AP Physics 2 Thermodynamics: Building Thermal Concepts and Heat Transfer from First Principles

Thermodynamic system

The part of the universe chosen for analysis in a thermodynamics problem (e.g., a gas in a cylinder or coffee in a cup).

Surroundings

Everything outside the system boundary that can interact with the system (exchange energy and/or matter).

System boundary

The (often imaginary) surface that separates the system from the surroundings; what crosses it determines heat/work/mass transfer accounting.

Open system

A system that can exchange both matter and energy with the surroundings (e.g., boiling water in an open pot).

Closed system

A system that can exchange energy but not matter with the surroundings (e.g., sealed gas in a cylinder with a movable piston).

Isolated system

A system that exchanges neither matter nor energy with the surroundings (idealized: perfectly sealed and perfectly insulated).
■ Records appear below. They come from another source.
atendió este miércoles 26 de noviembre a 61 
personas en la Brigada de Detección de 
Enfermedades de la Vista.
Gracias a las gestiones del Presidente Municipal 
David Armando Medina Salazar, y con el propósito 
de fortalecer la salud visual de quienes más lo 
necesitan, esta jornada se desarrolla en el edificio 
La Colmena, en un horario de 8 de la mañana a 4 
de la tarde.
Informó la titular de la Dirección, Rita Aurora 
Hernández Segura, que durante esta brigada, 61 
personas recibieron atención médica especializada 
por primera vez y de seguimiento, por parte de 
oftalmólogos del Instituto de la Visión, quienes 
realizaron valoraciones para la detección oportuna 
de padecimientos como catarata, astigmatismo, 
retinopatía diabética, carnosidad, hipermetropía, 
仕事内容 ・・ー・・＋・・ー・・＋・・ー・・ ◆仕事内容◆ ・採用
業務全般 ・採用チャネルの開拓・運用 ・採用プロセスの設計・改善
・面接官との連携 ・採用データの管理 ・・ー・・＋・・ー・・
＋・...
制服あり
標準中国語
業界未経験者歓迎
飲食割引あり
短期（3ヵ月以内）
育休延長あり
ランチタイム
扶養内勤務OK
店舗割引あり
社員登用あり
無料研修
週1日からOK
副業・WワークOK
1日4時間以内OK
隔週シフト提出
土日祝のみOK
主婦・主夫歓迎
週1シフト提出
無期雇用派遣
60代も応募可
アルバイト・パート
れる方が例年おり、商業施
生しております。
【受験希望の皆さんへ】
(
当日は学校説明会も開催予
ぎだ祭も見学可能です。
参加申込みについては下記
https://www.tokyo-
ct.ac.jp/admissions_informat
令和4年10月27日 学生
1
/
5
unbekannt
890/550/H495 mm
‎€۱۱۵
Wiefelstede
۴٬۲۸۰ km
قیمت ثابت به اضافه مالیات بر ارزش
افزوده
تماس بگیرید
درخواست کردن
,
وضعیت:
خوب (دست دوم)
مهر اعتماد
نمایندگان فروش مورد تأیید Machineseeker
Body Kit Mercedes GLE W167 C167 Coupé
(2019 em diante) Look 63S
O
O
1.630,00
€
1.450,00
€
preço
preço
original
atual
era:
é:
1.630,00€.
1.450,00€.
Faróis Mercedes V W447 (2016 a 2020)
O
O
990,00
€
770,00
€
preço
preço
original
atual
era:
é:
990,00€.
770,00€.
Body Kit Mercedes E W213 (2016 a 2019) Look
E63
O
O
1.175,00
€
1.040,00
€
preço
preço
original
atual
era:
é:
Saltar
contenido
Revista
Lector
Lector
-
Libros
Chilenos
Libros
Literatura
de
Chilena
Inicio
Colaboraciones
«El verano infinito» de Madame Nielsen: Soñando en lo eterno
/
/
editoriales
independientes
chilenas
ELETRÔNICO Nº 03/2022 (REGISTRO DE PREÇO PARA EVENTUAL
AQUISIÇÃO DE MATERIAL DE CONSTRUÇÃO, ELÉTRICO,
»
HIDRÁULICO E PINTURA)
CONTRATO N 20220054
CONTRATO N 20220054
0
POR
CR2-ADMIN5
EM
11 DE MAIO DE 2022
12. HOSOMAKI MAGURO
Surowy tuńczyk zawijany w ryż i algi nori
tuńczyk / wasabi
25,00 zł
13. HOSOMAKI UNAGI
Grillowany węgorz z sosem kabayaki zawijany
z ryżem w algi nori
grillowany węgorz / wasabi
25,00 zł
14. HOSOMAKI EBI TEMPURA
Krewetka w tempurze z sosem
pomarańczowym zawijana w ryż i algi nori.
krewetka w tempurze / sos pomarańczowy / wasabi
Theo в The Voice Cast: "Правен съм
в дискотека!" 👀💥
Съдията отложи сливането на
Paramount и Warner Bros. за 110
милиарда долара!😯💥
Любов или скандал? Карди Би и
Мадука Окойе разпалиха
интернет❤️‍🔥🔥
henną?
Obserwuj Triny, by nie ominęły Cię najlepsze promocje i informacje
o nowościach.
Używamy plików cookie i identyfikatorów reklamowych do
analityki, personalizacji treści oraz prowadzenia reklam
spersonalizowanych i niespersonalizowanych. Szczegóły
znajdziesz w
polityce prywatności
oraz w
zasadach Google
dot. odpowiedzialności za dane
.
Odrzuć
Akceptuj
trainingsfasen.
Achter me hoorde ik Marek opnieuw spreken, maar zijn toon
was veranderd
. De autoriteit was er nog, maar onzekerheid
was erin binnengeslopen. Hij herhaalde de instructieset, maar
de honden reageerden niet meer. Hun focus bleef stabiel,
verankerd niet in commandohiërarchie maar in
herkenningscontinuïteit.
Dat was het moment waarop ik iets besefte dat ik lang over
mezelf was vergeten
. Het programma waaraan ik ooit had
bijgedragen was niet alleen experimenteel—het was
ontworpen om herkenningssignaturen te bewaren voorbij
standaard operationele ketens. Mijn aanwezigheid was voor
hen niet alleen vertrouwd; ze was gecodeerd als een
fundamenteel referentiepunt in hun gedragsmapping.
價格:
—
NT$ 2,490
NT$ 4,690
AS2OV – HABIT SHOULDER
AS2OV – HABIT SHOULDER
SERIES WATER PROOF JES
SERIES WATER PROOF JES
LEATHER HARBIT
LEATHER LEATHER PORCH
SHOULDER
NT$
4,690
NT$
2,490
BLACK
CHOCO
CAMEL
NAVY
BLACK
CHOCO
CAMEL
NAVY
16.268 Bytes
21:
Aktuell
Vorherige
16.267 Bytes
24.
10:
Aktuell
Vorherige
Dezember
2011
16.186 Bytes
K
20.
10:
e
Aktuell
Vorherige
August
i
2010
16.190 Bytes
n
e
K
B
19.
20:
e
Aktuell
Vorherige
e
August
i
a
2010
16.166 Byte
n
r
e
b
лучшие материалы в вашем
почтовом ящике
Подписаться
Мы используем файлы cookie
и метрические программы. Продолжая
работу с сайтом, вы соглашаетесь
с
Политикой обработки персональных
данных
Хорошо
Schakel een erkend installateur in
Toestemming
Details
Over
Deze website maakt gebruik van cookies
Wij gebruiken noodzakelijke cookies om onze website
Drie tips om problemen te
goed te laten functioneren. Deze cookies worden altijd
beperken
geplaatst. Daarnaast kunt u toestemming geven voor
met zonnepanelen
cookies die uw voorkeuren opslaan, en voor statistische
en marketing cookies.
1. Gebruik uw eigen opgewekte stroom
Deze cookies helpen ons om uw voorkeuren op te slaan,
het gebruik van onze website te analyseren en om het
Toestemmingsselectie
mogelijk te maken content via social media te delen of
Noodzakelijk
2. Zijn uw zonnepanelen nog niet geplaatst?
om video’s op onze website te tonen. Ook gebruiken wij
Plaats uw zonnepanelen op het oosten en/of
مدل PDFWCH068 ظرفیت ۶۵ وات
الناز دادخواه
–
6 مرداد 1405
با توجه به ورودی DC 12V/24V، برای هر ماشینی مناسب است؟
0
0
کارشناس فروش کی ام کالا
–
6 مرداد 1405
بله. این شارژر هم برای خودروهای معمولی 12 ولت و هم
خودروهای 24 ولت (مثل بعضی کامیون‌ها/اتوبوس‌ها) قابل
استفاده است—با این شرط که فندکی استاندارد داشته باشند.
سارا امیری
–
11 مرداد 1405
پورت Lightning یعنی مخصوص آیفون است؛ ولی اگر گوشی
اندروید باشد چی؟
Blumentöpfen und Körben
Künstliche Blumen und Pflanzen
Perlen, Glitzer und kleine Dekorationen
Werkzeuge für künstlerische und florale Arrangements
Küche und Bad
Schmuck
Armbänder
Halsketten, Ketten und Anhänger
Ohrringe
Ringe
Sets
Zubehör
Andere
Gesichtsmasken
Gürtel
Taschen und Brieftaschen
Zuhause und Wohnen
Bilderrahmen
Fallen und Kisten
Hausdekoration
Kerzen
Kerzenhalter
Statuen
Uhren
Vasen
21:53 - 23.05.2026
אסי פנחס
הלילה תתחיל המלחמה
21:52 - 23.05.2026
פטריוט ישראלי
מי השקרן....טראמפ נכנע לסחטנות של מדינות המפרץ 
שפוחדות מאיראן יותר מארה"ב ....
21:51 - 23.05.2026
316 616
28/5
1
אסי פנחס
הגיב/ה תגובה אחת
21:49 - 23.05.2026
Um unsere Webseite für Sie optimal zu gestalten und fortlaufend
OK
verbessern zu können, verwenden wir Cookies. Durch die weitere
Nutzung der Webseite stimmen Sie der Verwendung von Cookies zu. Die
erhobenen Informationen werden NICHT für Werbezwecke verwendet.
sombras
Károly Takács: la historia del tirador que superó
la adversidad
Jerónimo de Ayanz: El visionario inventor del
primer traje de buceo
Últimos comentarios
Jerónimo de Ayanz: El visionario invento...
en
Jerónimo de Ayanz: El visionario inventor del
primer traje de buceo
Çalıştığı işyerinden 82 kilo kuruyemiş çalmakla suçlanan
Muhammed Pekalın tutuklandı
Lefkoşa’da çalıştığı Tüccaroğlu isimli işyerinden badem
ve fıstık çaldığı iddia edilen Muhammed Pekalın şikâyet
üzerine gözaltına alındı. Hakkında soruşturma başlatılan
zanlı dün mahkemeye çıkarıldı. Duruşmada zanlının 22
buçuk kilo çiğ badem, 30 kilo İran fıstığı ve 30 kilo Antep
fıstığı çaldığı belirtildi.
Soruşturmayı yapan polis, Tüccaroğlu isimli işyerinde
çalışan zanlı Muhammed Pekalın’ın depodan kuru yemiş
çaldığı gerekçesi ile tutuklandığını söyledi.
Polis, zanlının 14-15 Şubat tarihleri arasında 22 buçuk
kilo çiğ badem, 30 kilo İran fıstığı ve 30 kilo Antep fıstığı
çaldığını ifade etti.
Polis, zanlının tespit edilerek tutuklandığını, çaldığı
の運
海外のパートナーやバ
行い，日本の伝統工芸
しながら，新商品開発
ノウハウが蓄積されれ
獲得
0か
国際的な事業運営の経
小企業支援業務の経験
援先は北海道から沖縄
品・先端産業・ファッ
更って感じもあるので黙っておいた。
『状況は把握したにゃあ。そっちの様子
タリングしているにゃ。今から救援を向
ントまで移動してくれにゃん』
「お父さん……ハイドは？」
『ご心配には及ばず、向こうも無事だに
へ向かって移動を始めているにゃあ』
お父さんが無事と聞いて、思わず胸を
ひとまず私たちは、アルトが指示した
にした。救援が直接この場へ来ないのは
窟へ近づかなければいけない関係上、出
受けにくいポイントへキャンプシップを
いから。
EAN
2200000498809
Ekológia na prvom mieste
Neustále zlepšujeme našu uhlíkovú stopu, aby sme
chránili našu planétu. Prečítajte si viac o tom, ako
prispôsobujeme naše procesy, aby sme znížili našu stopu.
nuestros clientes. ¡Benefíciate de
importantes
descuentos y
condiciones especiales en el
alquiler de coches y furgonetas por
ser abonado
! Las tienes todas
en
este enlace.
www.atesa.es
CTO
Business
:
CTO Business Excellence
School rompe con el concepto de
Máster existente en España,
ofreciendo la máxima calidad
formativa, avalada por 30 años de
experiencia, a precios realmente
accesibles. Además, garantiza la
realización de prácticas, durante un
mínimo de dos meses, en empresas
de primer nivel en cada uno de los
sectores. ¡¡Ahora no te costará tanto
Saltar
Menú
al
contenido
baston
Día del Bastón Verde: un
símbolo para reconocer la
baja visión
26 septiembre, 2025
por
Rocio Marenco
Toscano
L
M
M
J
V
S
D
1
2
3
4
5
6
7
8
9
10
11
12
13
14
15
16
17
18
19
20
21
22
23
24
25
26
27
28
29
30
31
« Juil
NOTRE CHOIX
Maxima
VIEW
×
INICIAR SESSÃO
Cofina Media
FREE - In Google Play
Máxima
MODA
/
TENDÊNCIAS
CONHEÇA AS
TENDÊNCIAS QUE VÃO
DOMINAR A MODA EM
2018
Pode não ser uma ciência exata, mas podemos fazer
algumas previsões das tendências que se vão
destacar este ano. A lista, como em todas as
State variable (state function)

A macroscopic quantity that depends only on the system’s current state, not the path taken (e.g., P, V, T, internal energy).

Thermal equilibrium

A condition where temperature is stable (and typically uniform) so there is no net heat transfer driven by temperature differences.

Zeroth Law of Thermodynamics

If A is in thermal equilibrium with C and B is in thermal equilibrium with C, then A and B are in thermal equilibrium (basis for the meaning of temperature and thermometers).

Heat

Energy transfer across the system boundary due to a temperature difference; not energy “stored” in an object.

Internal energy

Energy contained within a system at the microscopic level (random molecular motion/interactions); changes via heat and/or work transfers.

Work (thermodynamic)

Energy transfer across the boundary due to a force acting through a distance (commonly a gas pushing on a piston).

PV work (constant external pressure)

For expansion/compression against constant external pressure, the work done by the gas is W = PΔV; expansion (ΔV>0) gives positive W, compression gives negative W.

Pressure

Force per unit area: P = F/A; in gases it arises from molecular collisions with container walls. Unit: pascal (Pa = N/m²).

Ideal gas model

A model where gas molecules are point particles with negligible volume, no intermolecular forces (except during elastic collisions), and random motion; valid when gases are dilute and not near condensation.

Ideal Gas Law

Relationship among state variables for an ideal gas: PV = nRT (P pressure, V volume, n moles, T in kelvins, R ideal gas constant).

Combined gas law (fixed n)

For a constant amount of gas between two equilibrium states: (P₁V₁)/T₁ = (P₂V₂)/T₂ (T must be in kelvins).

Kelvin temperature conversion

Convert Celsius to kelvins for gas laws (and radiation): TK = TC + 273.15 (often +273 for AP approximations).

Kinetic theory

Microscopic model connecting particle motion/collisions to macroscopic gas properties like pressure and temperature.

Average translational kinetic energy (ideal gas)

For an ideal gas molecule: Kavg = (3/2)kBT, showing temperature is proportional to average kinetic energy per particle.

Root-mean-square speed

A typical molecular speed: vrms = √(3kBT/m); at the same T, lighter molecules have higher vrms, and vrms ∝ √T.

Specific heat

Energy required to raise the temperature of 1 kg of a material by 1 K; used in Q = mcΔT for temperature changes without phase change.

Latent heat

Energy per kg required for a phase change at constant temperature; phase-change energy is Q = mL (e.g., melting/boiling).

Calorimetry

Energy-conservation approach to thermal interactions; in an insulated (isolated) setup, the net heat exchange sums to zero: ΣQ = 0 (heat lost = heat gained).

Conduction

Heat transfer through direct molecular collisions in a material; steady-state slab model: Q/t = kA(Th−Tc)/L (larger A or ΔT increases rate; larger L decreases rate).